L'inventeur du bouton inamovible rouvre les yeux et regarde de toutes ses lunettes. Ses yeux deviennent tout ronds, comme les yeux d'un homme surpris, et ses lunettes tremblent d'émotion sur son nez.

Au fait, je suis peut-être bien hardi d'oser écrire que les lunettes de M. Colin-Tampon tremblèrent d'émotion. La poésie seule a le droit de prêter la vie et le sentiment aux objets inanimés. Je me reprends donc et je dis: «Le nez de M. Colin-Tampon trembla d'émotion, et les lunettes qui le chevauchaient suivirent le mouvement de leur monture.» Me voilà en règle, et je continue.

Le plomb a fait balle, le chapeau aux larges bords tournoie dans l'espace; le merle décapité reste perché sur sa branche, comme s'il avait encore son chapeau sur la tête et sa tête sur ses épaules. Peut-être une violente contraction nerveuse rive-t-elle les pattes de l'infortuné à la branche de l'arbre?

Quand la contraction nerveuse cessera, le gibier ne peut manquer de tomber. C'est l'avis d'Azor, qui a franchi d'un bond la clôture du champ, et qui attend, le nez en l'air, la chute du merle à chapeau.

Emporté par son ardeur cynégétique, et aussi par sa curiosité, M. Colin-Tampon franchit la clôture à son tour et se précipite du côté de l'arbre.
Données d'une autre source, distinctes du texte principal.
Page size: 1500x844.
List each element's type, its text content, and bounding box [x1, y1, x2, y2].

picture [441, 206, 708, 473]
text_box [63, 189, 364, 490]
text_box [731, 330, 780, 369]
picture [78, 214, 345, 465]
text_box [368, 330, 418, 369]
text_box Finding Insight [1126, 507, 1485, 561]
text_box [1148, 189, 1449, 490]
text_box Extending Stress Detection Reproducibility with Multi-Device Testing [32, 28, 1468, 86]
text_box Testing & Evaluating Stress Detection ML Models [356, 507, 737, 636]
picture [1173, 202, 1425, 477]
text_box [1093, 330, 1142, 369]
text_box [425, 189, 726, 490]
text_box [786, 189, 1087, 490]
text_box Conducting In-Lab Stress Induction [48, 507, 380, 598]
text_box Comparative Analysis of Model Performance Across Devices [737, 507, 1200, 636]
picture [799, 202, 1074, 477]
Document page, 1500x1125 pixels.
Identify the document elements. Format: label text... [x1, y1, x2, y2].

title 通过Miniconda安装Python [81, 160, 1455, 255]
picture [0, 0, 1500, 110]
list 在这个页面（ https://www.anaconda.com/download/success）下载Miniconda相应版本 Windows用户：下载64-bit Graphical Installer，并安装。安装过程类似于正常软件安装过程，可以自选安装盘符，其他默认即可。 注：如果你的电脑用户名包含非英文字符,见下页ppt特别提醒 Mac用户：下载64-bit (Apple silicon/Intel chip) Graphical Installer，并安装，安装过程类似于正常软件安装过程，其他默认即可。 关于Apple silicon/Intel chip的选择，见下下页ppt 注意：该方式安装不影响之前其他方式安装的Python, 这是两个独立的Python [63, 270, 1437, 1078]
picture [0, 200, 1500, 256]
A mesure qu'il s'en approche, ses traits expriment toutes les nuances du désappointement. Vu de près, le merle n'est pas un merle, c'est un amas informe de chiffons et de brins de paille grossièrement enroulés autour d'un bâton transversal. En un mot, le merle à chapeau n'est autre chose qu'un épouvantail destiné à effrayer les moineaux et à les écarter du cerisier à l'époque où les cerises rougissent.

M. Colin-Tampon regarde longuement Azor, et Azor regarde longuement M. Colin-Tampon. Les yeux d'Azor sont souriants, comme si Azor se rendait compte de la mystification et en prenait son parti. Les yeux de M. Colin-Tampon ne sourient pas, ils expriment une violente indignation.

Ne sachant quel parti prendre, il approche de ses lèvres la bouteille clissée.

Alors la faculté de réfléchir lui revient. Lui, conseiller municipal, il est sur le champ d'autrui, après en avoir franchi la clôture, comme un gamin qui va voler des pommes; lui, conseiller municipal, il a détérioré la chose d'autrui, le bien d'autrui. Privé de son chapeau, qui était son plus bel ornement, l'épouvantail ne peut plus épouvanter personne. Sentant toute l'étendue de sa faute, le coupable jette un regard furtif autour de lui, s'attendant à voir apparaître le propriétaire du cerisier ou le garde champêtre. Il siffle Azor, enjambe la clôture et se précipite à travers champs, pressé de s'éloigner du théâtre de son forfait. Tout en arpentant les guérets à grandes enjambées, il fait des voeux pour que le premier gibier qu'il rencontrera soit un vrai gibier, bien vivant et non pas empaillé.